1898 yılında (uluslararası kaynaklarda 1888 olarak geçiyor) ve barok stilde inşa edilmiş bu köşkün sahibi Georgio Allatini’dir. Un fabrikaları, yel değirmenleri, tütün işi vs derken aile beş nesil boyunca Selanik’in yerel tarihi içinde yerini almıştır. Selanik’te bugün bile Allatini adını duymayan yoktur. Çok kişiye iş imkanı sunmuştur, bu aile. Sanatsal faaliyetlere sponsor olmuştur, okul yaptırmıştır, yerel yönetime ait binalar inşa ettirmiştir. İtalyan kökenli Yahudilerdendir, Allatiniler. Aile ağacında en eski kol doktor Lazaro Allatini’ye ve 1770’lere uzanır. Toskani’de (İtalya) doğan, Floransa’da tıp eğitimi alan Lazaro Allatini 1796 yılında Selanik’e gelmiş ve 5 kuşak boyunca kalmıştır. Doktorluk yaptığına dair bir kayıtla karşılaşmadım ancak “aile işini yapmak üzere” Selanik’e yerleştiğini okudum.

1796’dan 1911’e kadar ve kesintisiz 115 yıl Selanik’te yaşayan Allatiniler için dönüm noktası o yıl Osmanlı-İtalyan savaşının çıkmasıdır. Ailenin tüm üyeleri İtalyan tebaasıdır ve Selanik’i terk etmeleri istenir. 1909 yılında II. Abdülhamit’in geçici ikametgahı olmadan az öncesinde aile yazlık olarak kullandıkları Allatini köşkündeki eşyalarını boşaltır. 1911 yılına gelene kadar Selanik merkezindeki evler de boşaltılmış, aile yadigarı eşyalar aile üyeleriyle birlikte aralarında Marsilya, Paris, Londra olmak üzere Avrupa’ya dağılmıştır. Selanik’te kalmayı sürdüren bazı aile üyeleri ve onların çocukları yaklaşık 30 yıl sonra II. Dünya Savaşı sırasında Auschwitz ve Birkenau Toplama Kamplarında öldürülecektir.

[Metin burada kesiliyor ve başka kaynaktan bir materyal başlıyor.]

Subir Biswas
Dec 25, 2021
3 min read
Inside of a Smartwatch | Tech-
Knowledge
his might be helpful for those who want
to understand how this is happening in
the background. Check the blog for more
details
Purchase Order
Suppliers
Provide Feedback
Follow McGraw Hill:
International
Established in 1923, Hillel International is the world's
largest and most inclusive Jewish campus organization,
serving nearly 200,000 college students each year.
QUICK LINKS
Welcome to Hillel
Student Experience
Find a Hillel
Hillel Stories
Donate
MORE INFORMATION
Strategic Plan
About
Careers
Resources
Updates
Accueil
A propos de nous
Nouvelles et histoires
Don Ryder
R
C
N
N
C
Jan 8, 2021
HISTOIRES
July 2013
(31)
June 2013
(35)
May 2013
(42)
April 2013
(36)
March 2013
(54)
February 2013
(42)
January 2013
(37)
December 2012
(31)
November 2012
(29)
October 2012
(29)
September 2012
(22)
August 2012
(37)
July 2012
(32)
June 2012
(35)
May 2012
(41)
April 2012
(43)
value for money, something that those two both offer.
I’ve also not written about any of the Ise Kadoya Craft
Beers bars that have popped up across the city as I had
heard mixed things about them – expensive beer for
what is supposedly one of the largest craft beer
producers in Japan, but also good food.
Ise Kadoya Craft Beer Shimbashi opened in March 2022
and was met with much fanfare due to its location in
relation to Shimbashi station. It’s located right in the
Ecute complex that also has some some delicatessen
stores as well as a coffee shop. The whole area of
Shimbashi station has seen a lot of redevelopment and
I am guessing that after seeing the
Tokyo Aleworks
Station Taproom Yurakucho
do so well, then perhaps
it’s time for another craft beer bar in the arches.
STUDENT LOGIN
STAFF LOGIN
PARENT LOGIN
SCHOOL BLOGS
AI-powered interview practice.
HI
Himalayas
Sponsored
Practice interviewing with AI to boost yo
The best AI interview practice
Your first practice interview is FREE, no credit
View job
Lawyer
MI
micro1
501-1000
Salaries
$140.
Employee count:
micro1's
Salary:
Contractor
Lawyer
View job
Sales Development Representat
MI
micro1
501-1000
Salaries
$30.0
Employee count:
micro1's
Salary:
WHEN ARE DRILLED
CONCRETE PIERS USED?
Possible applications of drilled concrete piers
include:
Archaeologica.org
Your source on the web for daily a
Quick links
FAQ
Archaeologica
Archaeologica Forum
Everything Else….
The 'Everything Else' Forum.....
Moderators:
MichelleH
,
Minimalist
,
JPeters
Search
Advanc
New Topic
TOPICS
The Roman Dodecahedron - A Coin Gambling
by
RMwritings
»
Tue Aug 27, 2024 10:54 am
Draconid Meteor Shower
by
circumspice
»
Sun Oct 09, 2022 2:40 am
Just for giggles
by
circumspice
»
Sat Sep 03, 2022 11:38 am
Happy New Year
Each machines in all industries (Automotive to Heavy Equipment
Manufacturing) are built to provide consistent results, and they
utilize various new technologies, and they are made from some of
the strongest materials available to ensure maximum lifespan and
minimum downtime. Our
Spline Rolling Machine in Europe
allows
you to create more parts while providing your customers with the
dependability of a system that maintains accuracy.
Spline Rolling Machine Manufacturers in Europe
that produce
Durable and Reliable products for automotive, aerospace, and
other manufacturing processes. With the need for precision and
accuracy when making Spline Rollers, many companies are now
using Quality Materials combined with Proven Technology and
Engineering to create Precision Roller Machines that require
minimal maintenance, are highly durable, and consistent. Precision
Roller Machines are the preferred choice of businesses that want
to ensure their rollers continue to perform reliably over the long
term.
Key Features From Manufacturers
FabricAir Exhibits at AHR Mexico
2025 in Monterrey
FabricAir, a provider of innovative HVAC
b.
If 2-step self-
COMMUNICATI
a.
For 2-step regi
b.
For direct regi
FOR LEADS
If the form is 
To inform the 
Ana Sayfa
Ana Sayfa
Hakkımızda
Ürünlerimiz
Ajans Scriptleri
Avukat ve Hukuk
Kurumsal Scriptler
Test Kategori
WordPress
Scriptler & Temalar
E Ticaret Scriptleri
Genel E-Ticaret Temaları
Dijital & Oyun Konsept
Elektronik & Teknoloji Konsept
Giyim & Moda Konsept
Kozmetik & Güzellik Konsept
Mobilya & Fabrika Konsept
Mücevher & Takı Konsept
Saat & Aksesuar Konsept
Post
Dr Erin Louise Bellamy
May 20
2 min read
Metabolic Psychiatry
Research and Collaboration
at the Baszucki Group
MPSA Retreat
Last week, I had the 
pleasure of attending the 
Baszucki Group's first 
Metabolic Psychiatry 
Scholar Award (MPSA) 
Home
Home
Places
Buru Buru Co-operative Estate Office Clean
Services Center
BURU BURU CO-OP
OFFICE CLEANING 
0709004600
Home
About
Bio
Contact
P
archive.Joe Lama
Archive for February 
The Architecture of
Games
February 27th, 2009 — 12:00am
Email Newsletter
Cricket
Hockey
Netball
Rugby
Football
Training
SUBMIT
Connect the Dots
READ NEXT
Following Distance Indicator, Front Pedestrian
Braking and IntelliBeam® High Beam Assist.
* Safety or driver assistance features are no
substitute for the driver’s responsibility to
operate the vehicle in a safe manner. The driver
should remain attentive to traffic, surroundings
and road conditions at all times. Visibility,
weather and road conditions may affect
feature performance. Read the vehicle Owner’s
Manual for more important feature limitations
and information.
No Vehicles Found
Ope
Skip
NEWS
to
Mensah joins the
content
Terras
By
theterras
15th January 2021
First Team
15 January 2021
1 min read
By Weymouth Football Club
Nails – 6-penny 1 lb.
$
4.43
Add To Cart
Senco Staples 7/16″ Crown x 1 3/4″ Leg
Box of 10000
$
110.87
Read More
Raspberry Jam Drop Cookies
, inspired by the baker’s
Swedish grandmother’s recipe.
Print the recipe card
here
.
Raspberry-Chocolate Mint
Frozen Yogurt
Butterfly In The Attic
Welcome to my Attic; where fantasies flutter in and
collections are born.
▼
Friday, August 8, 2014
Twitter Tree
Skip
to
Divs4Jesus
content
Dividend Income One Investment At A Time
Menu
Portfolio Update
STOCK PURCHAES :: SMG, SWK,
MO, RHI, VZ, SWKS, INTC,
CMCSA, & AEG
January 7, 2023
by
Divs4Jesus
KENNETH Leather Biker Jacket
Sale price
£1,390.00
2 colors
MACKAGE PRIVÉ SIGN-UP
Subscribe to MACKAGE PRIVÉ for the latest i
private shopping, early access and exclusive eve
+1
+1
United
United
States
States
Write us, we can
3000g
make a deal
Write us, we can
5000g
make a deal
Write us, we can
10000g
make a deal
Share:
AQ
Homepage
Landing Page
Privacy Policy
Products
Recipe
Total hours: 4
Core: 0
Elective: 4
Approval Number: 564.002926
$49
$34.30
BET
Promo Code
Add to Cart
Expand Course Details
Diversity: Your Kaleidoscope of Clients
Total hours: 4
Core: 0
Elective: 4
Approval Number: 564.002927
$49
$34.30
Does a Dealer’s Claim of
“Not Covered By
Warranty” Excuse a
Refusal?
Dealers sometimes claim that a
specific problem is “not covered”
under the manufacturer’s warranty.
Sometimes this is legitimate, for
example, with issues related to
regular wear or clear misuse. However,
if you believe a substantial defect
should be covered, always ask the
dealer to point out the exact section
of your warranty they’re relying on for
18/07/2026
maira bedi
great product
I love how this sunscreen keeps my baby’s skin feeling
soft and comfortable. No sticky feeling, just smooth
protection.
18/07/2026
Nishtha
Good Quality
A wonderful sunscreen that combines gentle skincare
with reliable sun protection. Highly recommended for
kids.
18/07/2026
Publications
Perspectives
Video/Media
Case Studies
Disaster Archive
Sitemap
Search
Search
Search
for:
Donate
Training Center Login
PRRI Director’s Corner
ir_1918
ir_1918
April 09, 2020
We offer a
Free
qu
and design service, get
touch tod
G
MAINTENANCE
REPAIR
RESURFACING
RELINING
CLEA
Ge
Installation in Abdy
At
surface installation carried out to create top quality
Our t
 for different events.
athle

Dolayısıyla, 1909’de II. Abdülhamit ev hapsi cezasını çekmek üzere Allatini Köşkü’ne getirildiğinde içeride bir iki döşek, bir uzun koltuk dışında eşya yoktur. Eşya ve yatak sorunu devrik padişahı korumakla görevli askerler tarafından çözülmüştür nasılsa… Koca köşkün odaları padişahın hanımları, hizmetliler, çocukları hatta belki torunlarıyla dolmuştur.

Allatini köşkünün bahçesine çıkmış mıdır, çocuklar? Bence çıkmıştır. Topaç çevirmişler midir… Hem de II. Abdülhamit’in kendi eliyle tahtadan oyduğu topaçları…

Bir ve tek gerçeklik insan gerçekliğidir.